L'équipe de l'IceCube a détecté soixante-dix-neuf neutrinos provenant de la galaxie active NCG 1068. | Héctor Sola Gallardo via Unsplash
L'équipe de l'IceCube a détecté soixante-dix-neuf neutrinos provenant de la galaxie active NCG 1068. | Héctor Sola Gallardo via Unsplash

L'énigme des neutrinos extraterrestres, un casse-tête de moins en moins obscur

Une galaxie active nous envoie certaines de ces fascinantes particules.

Du côté du pôle Sud, il existe un observatoire dédié aux neutrinos, IceCube, pourvu de plus de 5.000 détecteurs optiques situés sous la glace antarctique. En fonction depuis 2010, son objectif est rechercher des neutrinos astrophysiques, c'est-à-dire d'origine extraterrestre: une mission qui a commencé à être remplie dès 2013 avec la détection de vingt-huit neutrinos de ce type.

La provenance de ces neutrinos a été vérifiée et confirmée au cours de la période qui a suivi, l'investigation ayant atteint son point d'orgue en 2017. Cette année-là, à l'aide des données enregistrées depuis dix ans par de nombreux télescopes extérieurs à la mission, les équipes de recherches d'IceCube sont même parvenues à identifier la source de ces neutrinos: un blazar (combinaison d'un quasar compact et d'un trou noir supermassif) portant le petit nom de TXS0506+056.

New Scientist révèle qu'une deuxième source de neutrinos vient d'être découverte, et ce sans aide extérieure. L'événement est important, car il est extrêmement difficile de détecter ces particules, mais aussi de tirer le fil permettant d'établir d'où elles proviennent.

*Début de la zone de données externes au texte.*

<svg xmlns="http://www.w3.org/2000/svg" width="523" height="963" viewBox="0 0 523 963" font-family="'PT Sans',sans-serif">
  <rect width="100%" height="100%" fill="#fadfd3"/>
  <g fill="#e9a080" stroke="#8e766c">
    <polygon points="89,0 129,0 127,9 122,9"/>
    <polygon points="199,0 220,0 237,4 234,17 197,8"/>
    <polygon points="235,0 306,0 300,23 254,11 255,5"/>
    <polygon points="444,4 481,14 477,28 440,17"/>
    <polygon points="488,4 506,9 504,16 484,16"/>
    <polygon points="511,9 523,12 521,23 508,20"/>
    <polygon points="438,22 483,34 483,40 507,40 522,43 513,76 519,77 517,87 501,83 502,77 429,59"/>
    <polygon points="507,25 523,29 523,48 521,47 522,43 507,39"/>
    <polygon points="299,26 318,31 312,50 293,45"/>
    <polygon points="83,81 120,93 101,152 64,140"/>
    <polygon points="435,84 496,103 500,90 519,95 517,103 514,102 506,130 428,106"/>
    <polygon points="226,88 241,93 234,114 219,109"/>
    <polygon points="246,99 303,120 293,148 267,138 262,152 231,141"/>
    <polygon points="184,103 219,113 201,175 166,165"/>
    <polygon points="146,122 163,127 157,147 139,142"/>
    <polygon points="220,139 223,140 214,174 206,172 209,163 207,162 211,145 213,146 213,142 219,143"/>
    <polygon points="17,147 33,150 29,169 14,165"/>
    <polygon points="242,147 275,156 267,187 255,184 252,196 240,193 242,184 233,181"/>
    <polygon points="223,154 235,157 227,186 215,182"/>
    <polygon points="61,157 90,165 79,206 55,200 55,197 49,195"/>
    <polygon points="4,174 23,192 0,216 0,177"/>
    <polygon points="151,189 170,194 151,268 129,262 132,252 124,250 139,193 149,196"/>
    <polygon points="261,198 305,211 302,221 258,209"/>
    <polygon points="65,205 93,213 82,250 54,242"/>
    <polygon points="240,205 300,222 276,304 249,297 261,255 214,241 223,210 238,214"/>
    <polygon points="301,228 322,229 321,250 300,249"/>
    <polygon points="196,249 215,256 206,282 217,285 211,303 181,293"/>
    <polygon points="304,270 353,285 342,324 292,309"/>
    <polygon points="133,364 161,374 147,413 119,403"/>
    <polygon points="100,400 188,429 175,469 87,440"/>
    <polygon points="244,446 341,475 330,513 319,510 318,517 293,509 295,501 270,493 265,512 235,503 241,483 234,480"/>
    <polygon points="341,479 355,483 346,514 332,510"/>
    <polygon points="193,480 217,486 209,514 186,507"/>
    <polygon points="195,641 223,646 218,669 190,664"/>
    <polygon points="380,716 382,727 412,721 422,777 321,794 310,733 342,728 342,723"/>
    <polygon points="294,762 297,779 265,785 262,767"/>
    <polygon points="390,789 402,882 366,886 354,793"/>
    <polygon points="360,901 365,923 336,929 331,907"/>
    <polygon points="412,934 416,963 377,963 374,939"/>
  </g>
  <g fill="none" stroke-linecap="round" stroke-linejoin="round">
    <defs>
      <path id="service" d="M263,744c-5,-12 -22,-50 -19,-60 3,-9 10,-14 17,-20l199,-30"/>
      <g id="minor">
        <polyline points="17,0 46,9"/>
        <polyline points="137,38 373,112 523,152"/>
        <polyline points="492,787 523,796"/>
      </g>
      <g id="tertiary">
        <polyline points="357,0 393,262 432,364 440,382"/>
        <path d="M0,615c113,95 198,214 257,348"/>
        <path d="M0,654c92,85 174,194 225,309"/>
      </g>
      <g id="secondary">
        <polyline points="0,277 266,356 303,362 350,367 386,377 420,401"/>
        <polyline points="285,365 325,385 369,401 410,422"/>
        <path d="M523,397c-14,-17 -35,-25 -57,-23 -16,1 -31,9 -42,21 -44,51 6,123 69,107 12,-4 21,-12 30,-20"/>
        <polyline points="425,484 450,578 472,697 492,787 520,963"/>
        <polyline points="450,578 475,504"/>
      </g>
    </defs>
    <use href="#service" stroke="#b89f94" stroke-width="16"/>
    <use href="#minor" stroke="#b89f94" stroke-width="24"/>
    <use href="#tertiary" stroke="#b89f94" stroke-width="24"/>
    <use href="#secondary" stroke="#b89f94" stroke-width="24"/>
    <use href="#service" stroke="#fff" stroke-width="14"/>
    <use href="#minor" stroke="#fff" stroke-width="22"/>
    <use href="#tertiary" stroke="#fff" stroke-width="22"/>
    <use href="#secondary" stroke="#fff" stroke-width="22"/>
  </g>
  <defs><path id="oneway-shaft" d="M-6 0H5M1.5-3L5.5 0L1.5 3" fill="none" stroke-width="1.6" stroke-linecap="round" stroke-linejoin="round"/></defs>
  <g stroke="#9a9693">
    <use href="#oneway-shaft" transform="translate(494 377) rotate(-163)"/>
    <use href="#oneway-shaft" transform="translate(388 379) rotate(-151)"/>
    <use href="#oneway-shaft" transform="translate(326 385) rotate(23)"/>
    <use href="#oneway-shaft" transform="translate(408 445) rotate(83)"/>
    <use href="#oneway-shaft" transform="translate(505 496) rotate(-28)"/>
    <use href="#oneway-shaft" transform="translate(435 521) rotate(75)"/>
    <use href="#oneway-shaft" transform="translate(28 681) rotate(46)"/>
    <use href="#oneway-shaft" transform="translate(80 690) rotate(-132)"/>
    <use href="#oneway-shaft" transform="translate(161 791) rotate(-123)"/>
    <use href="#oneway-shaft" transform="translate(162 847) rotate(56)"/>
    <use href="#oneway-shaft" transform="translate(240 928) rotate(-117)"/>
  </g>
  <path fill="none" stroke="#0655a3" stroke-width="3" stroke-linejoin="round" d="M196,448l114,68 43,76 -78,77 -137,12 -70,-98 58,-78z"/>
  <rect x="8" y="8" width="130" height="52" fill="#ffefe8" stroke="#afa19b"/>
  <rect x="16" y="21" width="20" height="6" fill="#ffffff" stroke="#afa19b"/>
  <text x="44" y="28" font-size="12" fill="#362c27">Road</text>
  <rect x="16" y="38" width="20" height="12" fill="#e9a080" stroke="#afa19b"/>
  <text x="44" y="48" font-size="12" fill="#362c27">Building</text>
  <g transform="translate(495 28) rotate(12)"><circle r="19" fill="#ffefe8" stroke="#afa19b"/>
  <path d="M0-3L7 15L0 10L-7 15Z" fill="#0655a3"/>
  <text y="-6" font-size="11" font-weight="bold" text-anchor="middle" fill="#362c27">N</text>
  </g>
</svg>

La source en question se nomme NGC 1068: c'est une galaxie active, ce qui signifie que le trou noir supermassif qui se trouve en son centre crée de puissantes radiations à mesure qu'il engloutit des objets, mais qu'il est pris dans une purée de pois faite de gaz et de poussière qui, sous l'effet des radiations, produit des neutrinos.

Des pistes de compréhension

L'équipe de l'IceCube a détecté soixante-dix-neuf neutrinos provenant de cette galaxie active, qui s'avère être relativement proche de nous. «Quand nous avons publié nos dix ans de données, NCG 1068 était déjà là, mais nous ne savions pas s'il s'agissait d'une fluctuation en arrière-plan ou d'une véritable source», commente Francis Halzen, de l'université du Wisconsin, qui a dirigé les recherches. «Maintenant nous savons que ce ne sont pas des fluctuations.»

Il existe un grand nombre de galaxies actives comme NCG 1068 –bien plus que de blazars comme TXS 0506+056, en tout cas–, ce qui expliquerait pourquoi tant de neutrinos flottent dans l'univers. Les scientifiques travaillent à présent sur l'affinement de leurs méthodes d'analyse et l'optimisation de leur détecteur, ce qui ne manquera pas d'aider à pister de nouveaux neutrinos et à trouver de nouveaux éléments de compréhension permettant de mieux cerner le pourquoi et le comment de ces particules si mystérieuses.